Posted by: in Interviews, We Had to Ask on January 1st

InsideOut: What do you like to eat for breakfast?

CC: This has evolved a bit. Currently wheat toast and black coffee.

IO: What’s your favorite book?

CC: Beyond the Bible, I enjoy the contemporary writing of Eugene Peterson.

IO: What time do you usually get up?

CC: Too early. I’m naturally a night person, but life does not seem to operate at that pace.

IO: How do you start your day?

CC: (By opening my eyes – ha.) A quick shower, the coffee and toast.

IO: What was the title of your first message and what was it about?
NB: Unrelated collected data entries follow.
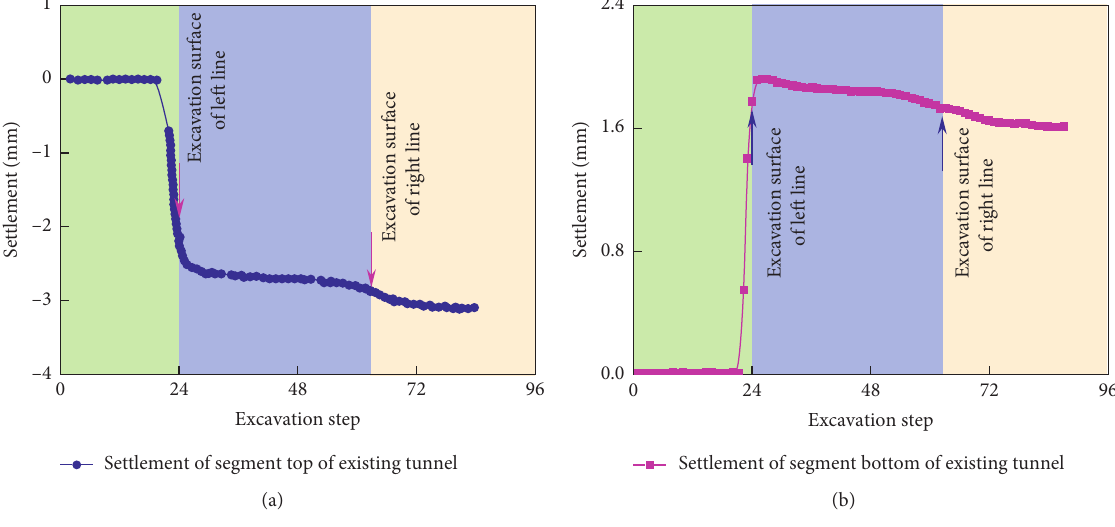
Figure 15: Development trend of settlement at segment top and segment bottom of the existing tunnel with increasing excavation step. (a) Settlement of segment top. (b) Settlement of segment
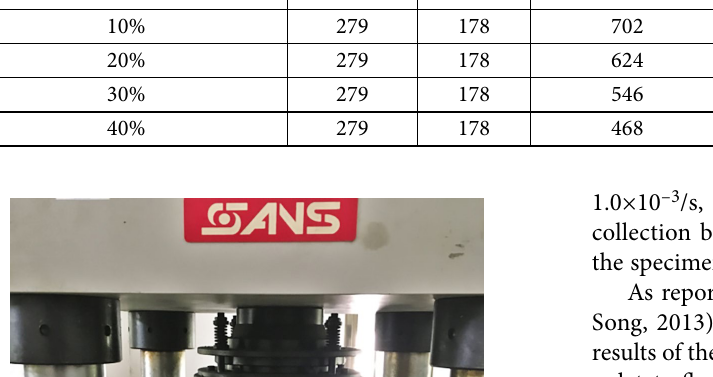
Table 1. Mix proportions of rubber concrete with different substitution rates (unit: kg/m 3 ) Rubber substitution rate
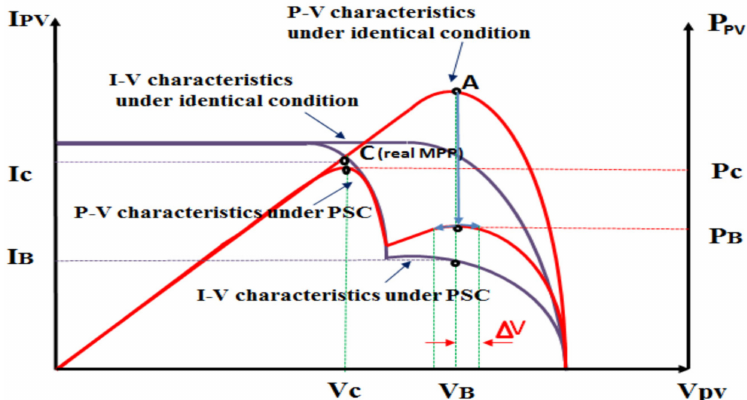
Figure 5. Conventional techniques under Partial Shaded Conditions.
CC: “The Parable of the Prodigal.” I suppose the title gave away the message. I was seventeen years old. It was preached at a country church pastored by the late Ross Allen. The “crowd” would have been less than 20.

IO: If you could visit one planet, which one would it be and why?
CC: Mars—to conclusively answer the question, “Is there life on Mars?”

IO: How long have you been overseeing Home Missions now?

CC: Four years.

IO: And, since you’ve been there, what have you seen to be the most critical need?

CC: Two things: (1) Men and women who become preachers of the gospel, and (2) wake-up to North America as a mission field.

IO: How do we help change that?

CC: (In response to #1) Several things have to happen. We magnify the call of God to preach the gospel. The late Vance Havner, a Baptist evangelist, said, “Don’t stoop to be a president if God will let you be a preacher.” In this matter, Havner’s thinking was exactly right. I’d paraphrase, “Don’t stoop to be an attorney, physician, secretary, computer programmer, Hollywood entertainer, politician or educator if God will let you be a preacher.” We need a change of thinking which leads to a change in behavior. In the Bible that exact phrase is called “repentance.” We need to repent about our measures of success. Is our view of things more North American than biblical? Success is the right clothes and shoes. Success is owning the right “stuff.” Owning “stuff” and sacrifice are seldom part of the same experience. (In response to #2) North America is relatively untouched with the gospel. Thirty eight countries around the world  have more churches per capita than are in the United States and Canada. If one has two unsaved friends— one in Madagascar and the other in St. Louis — the unsaved friend in Madagascar has a much greater chance of coming  in contact with a member of a United Pentecostal Church. Substitute any great North American city for St. Louis, and you have the same end result.

IO: This issue of InsideOut is “You, Go”. I think that our generation is beginning to see that you don’t have to go across the sea to be involved in missions. We are surrounded every day by a world that we can help, which is what Home Missions is all about. What can we do as young adults to help this cause?

CC: Be part of an Apostolic Youth Corps trip to a North American city. Intern for a summer with a Home Missionary. Become an X Project Missionary (this is short-term missions roughly equivalent to AIM on overseas missions efforts).